David Cameron, caught on the back foot over his close relationship to the Murdoch empire, his friendship with Rebekah Brooks and the employment of Andy Coulson, instituted the inquiry in July last year following the revelation that the murdered schoolgirl Milly Dowler's phone had been hacked. This was the moment the scandal at News International crossed over into the public consciousness; it moved away from complaining celebrities to defenceless people unlucky enough to be caught in the news machine. Under pressure from Ed Miliband and Nick Clegg, Mr Cameron had little option.

As well as the conduct of the press, Lord Justice Leveson was to look at the relationships between politicians and proprietors, and between police and press, both arguably more important than the failures of the Press Complaints Commission (PCC). Both, though, have been regrettably downgraded, and the battleground is this: will the judge recommend statutory underpinning of press regulation? And, if – as expected – he does, how should Mr Cameron respond?

No one denies that sections of our press were mired in some awful practices as cheap shortcuts to sensational stories. Indiscriminate phone hacking to fish for tittle-tattle is rightly against the law, and those who break it should pay a heavy price.

That, though, is the point. For phone and computer hacking, invasion of privacy and prejudicing court proceedings, tough laws exist to protect the public. Those laws simply have not been rigorously applied, and that, of course, is less a matter for a press regulator – although the PCC was undoubtedly complacent – than for the police and the Crown Prosecution Service. In the phone-hacking scandal, the police failed almost as badly as parts of the press.
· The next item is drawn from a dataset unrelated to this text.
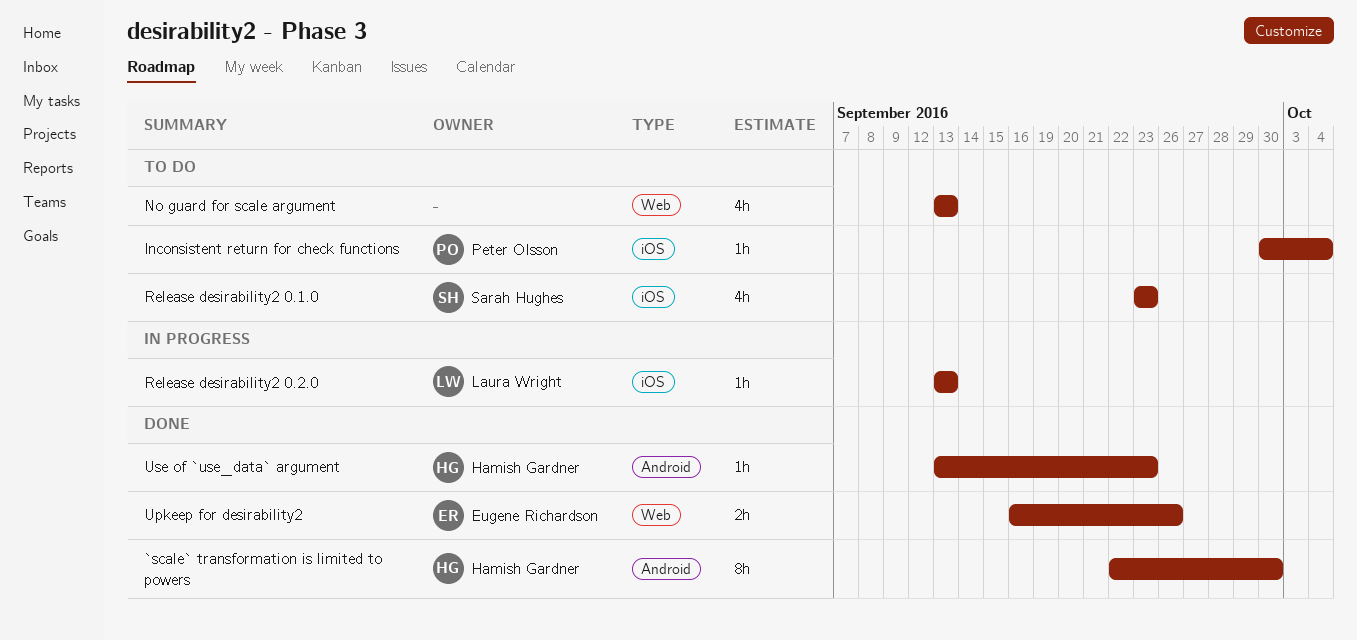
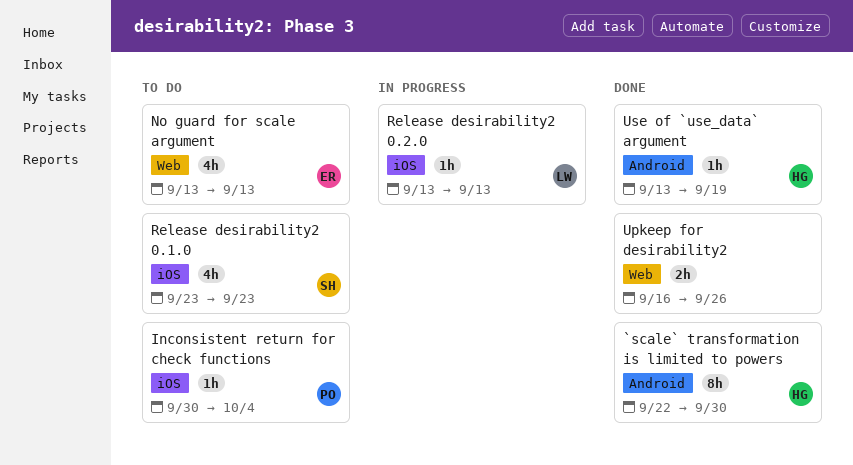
No guard for scale argument, owner: none -> Eugene Richardson
Upkeep for desirability2, owner: Eugene Richardson -> none
Use of `use_data` argument, due: Sep 23 -> Sep 19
A second point worth making is that bad journalism was brought to account by good journalism.

In this country, the state has not sought to control publishing since the repeal of the Licensing Act in 1695. There is a strong constitutional principle here, and the case for overturning it has to be overwhelming. It is not.

No one defends the PCC, the toothless self-regulator of the press for the past two decades. The Black-Hunt proposals make for a better system. These rid the model of serving editors, and give the new regulator powers to investigate without prior complaint and to impose fines on guilty parties of up to £1m. All groups have indicated they will sign up to it.
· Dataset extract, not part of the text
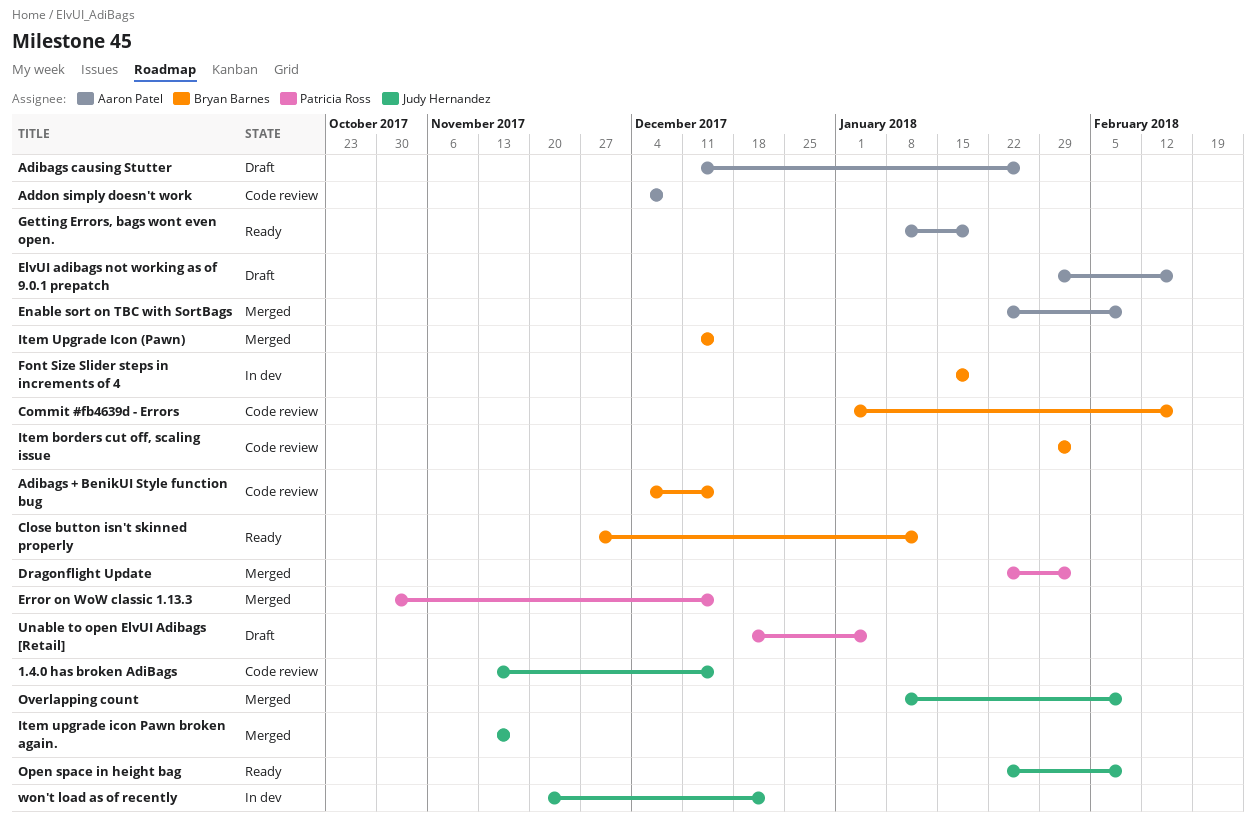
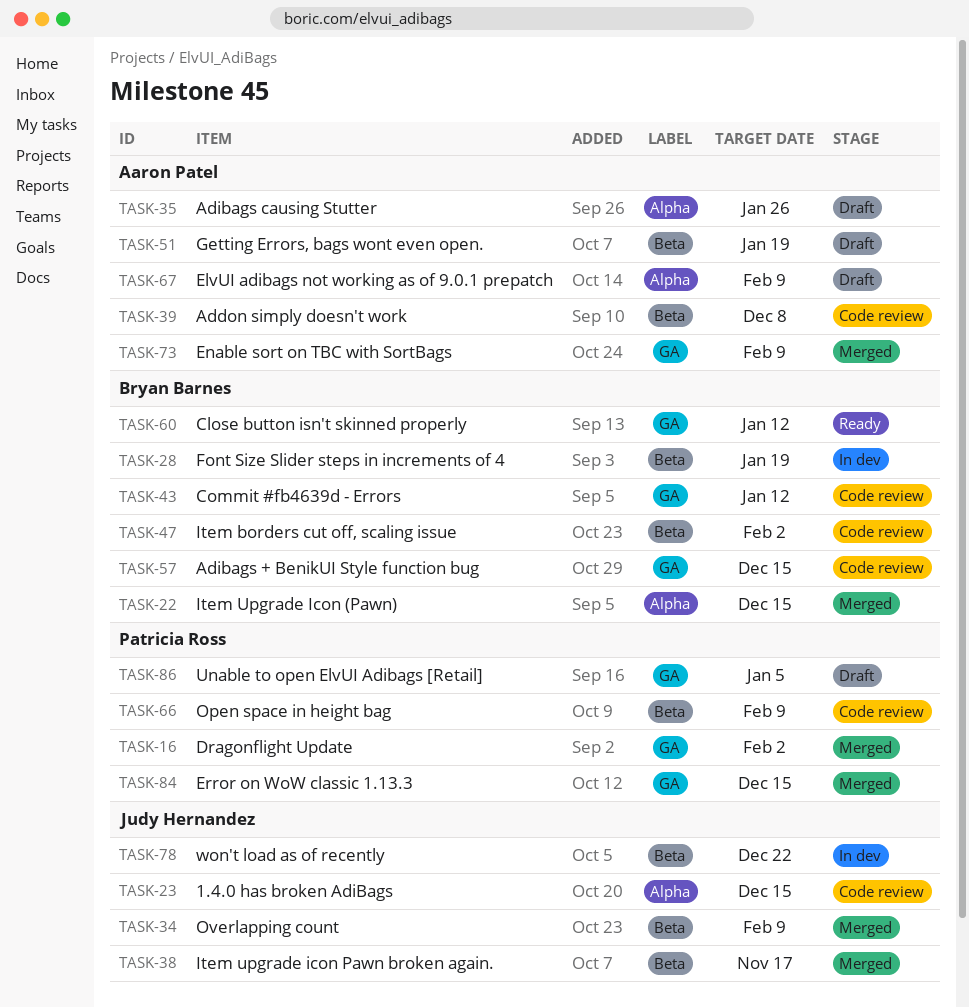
Commit #fb4639d - Errors, due: Feb 16 -> Jan 12
ElvUI adibags not working as of 9.0.1 prepatch, due: Feb 16 -> Feb 9
Getting Errors, bags wont even open., status: Ready -> Draft
Open space in height bag, status: Ready -> Code review
Open space in height bag, owner: Judy Hernandez -> Patricia Ross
So what does Mr Cameron do if some form of statutory underpinning is recommended?

A pragmatic solution would be to say he will legislate, but then hold it in reserve, warning the press it has, say, three years to prove the Hunt-Black proposals work. Or else.

A handful of journalists forgot that we protect and serve the British public, and brought shame on us. But there are perhaps 40,000 journalists working in this country, and we should all remember this: for the most part, the British press, national and local, is the most vibrant, innovative, and tenacious in the world, and we know how to hold those in authority properly to account. We should be wary of anything that impairs that.